Landmark coordinate records:
_ _ _ _ _

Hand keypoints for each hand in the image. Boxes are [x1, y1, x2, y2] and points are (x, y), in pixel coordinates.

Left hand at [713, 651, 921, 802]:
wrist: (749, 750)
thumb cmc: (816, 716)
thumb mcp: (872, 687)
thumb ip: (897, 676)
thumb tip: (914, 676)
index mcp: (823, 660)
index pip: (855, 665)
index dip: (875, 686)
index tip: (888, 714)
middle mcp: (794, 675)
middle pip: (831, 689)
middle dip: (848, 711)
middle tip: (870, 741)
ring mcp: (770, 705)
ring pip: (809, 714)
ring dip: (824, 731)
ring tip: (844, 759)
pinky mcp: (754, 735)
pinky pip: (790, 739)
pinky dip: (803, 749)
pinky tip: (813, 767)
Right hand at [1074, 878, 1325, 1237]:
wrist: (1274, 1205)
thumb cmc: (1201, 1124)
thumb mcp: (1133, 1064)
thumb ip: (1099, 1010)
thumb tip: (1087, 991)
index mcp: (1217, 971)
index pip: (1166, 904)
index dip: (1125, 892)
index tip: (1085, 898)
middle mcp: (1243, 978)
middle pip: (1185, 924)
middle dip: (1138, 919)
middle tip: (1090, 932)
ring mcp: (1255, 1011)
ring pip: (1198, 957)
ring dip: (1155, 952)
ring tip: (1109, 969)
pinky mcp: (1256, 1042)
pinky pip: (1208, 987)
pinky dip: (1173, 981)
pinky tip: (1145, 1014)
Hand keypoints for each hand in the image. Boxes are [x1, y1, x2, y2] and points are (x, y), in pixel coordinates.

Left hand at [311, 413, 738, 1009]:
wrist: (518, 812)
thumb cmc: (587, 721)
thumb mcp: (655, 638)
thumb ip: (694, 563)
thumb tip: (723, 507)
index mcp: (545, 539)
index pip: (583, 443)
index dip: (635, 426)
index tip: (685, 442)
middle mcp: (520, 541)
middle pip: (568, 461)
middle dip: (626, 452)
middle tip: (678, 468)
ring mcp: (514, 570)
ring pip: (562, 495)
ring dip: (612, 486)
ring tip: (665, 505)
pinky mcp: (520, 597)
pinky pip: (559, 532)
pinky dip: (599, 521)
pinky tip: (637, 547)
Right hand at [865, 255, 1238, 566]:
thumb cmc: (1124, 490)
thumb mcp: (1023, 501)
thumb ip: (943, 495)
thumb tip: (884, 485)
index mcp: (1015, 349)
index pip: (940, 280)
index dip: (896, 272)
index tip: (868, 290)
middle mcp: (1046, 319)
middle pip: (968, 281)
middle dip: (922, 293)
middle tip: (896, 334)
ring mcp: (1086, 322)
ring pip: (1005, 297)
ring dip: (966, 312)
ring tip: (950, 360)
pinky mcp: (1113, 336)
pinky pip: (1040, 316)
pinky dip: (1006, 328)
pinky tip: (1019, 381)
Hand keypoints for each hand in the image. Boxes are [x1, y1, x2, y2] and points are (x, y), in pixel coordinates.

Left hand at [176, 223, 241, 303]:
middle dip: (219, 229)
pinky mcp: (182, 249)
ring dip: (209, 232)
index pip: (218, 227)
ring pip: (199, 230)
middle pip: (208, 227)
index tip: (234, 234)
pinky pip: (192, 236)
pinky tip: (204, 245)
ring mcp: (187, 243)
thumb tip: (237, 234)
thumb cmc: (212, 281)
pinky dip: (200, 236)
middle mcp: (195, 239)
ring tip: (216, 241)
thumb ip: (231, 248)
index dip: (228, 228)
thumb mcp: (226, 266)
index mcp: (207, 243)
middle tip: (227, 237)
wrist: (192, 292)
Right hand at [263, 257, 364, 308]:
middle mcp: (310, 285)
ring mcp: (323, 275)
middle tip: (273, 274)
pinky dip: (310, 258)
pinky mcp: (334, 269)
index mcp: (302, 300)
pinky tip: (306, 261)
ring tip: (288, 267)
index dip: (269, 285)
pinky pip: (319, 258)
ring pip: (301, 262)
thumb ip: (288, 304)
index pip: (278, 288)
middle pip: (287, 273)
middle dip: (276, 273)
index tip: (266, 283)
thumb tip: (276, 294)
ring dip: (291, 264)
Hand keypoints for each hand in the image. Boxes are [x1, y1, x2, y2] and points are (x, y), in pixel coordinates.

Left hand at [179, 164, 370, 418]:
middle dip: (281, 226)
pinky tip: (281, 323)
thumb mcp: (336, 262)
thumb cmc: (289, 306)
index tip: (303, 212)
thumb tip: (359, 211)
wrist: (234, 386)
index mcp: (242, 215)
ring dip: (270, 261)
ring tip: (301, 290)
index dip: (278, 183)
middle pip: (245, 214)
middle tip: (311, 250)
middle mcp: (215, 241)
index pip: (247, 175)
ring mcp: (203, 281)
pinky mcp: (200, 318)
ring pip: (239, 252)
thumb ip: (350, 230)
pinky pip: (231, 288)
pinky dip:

_ _ _ _ _

Line by line, output the data precisely as shown above.

Hand keypoints for each hand in the image. Boxes are [x1, y1, x2, y2] and points are (x, y), in pixel coordinates.

Left hand at [713, 651, 921, 802]:
wrist: (749, 750)
thumb cmc: (816, 716)
thumb mcp: (872, 687)
thumb ip: (897, 676)
thumb tip: (914, 676)
index mcp: (823, 660)
index pip: (855, 665)
index dip: (875, 686)
index tip: (888, 714)
middle mcp: (794, 675)
middle pip: (831, 689)
middle dip: (848, 711)
middle tip: (870, 741)
ring mcp: (770, 705)
ring pip: (809, 714)
ring dip: (824, 731)
ring tip: (844, 759)
pinky mcp: (754, 735)
pinky pip: (790, 739)
pinky dip: (803, 749)
pinky tip: (813, 767)
Right hand at [1074, 878, 1325, 1237]:
wrist: (1274, 1205)
thumb cmc: (1201, 1124)
thumb mcp: (1133, 1064)
thumb ip: (1099, 1010)
thumb tip: (1087, 991)
index mcp: (1217, 971)
index pip: (1166, 904)
index dip: (1125, 892)
index tip: (1085, 898)
middle mcp: (1243, 978)
middle pip: (1185, 924)
middle dip: (1138, 919)
middle tip: (1090, 932)
ring mcp: (1255, 1011)
ring pip: (1198, 957)
ring dip: (1155, 952)
ring tip: (1109, 969)
pinky mcp: (1256, 1042)
pinky pip: (1208, 987)
pinky dip: (1173, 981)
pinky tip: (1145, 1014)
Hand keypoints for each hand in the image. Boxes are [x1, y1, x2, y2] and points are (x, y), in pixel coordinates.

Left hand at [311, 413, 738, 1009]:
wrist: (518, 812)
thumb cmc: (587, 721)
thumb mcp: (655, 638)
thumb ip: (694, 563)
thumb tip: (723, 507)
index mcp: (545, 539)
index pip: (583, 443)
index dip: (635, 426)
index tip: (685, 442)
middle mcp: (520, 541)
middle pip: (568, 461)
middle dip: (626, 452)
middle tip: (678, 468)
ring mcp: (514, 570)
ring pip: (562, 495)
ring dip: (612, 486)
ring tip: (665, 505)
pinky mcp: (520, 597)
pinky pip: (559, 532)
pinky dip: (599, 521)
pinky tip: (637, 547)
Right hand at [865, 255, 1238, 566]:
thumb cmc: (1124, 490)
thumb mcp: (1023, 501)
thumb ip: (943, 495)
thumb tip: (884, 485)
index mcp: (1015, 349)
index pip: (940, 280)
index dip: (896, 272)
index tip: (868, 290)
middle mcp: (1046, 319)
middle pip: (968, 281)
middle dip: (922, 293)
middle tip: (896, 334)
ring mcp: (1086, 322)
ring pip: (1005, 297)
ring dip: (966, 312)
ring tip: (950, 360)
pinky mcp: (1113, 336)
pinky pip: (1040, 316)
pinky dip: (1006, 328)
pinky tip: (1019, 381)
Hand keypoints for each hand in the image. Boxes are [x1, y1, x2, y2] and points are (x, y), in pixel coordinates.

Left hand at [176, 223, 241, 303]:
middle dip: (219, 229)
pinky mcp: (182, 249)
ring dip: (209, 232)
index pip: (218, 227)
ring pip: (199, 230)
middle pip: (208, 227)
index tip: (234, 234)
pinky pip: (192, 236)
pinky tip: (204, 245)
ring mcp: (187, 243)
thumb tip: (237, 234)
thumb cmc: (212, 281)
pinky dip: (200, 236)
middle mcp: (195, 239)
ring tip: (216, 241)
thumb ip: (231, 248)
index dip: (228, 228)
thumb mcp: (226, 266)
index mcp: (207, 243)
middle tip: (227, 237)
wrist: (192, 292)
Right hand at [263, 257, 364, 308]:
middle mcp: (310, 285)
ring mcp: (323, 275)
middle tip: (273, 274)
pinky dip: (310, 258)
pinky mcp: (334, 269)
index mcp: (302, 300)
pinky tip: (306, 261)
ring tip: (288, 267)
index dip: (269, 285)
pinky pip: (319, 258)
ring pip: (301, 262)
thumb ip: (288, 304)
index pip: (278, 288)
middle pip: (287, 273)
middle dip: (276, 273)
index tip: (266, 283)
thumb tip: (276, 294)
ring dip: (291, 264)
Hand keypoints for each hand in the image. Boxes are [x1, y1, x2, y2] and points are (x, y), in pixel coordinates.

Left hand at [179, 164, 370, 418]:
middle dip: (281, 226)
pinky tip: (281, 323)
thumb mcp: (336, 262)
thumb cmc: (289, 306)
index tip: (303, 212)
thumb tip: (359, 211)
wrist: (234, 386)
index mcp: (242, 215)
ring dip: (270, 261)
ring tip: (301, 290)
index dip: (278, 183)
middle pip: (245, 214)
middle tip: (311, 250)
middle mcp: (215, 241)
index pip: (247, 175)
ring mcp: (203, 281)
pinky mcp: (200, 318)
ring pip: (239, 252)
thumb ip: (350, 230)
pinky pip: (231, 288)
pinky dip:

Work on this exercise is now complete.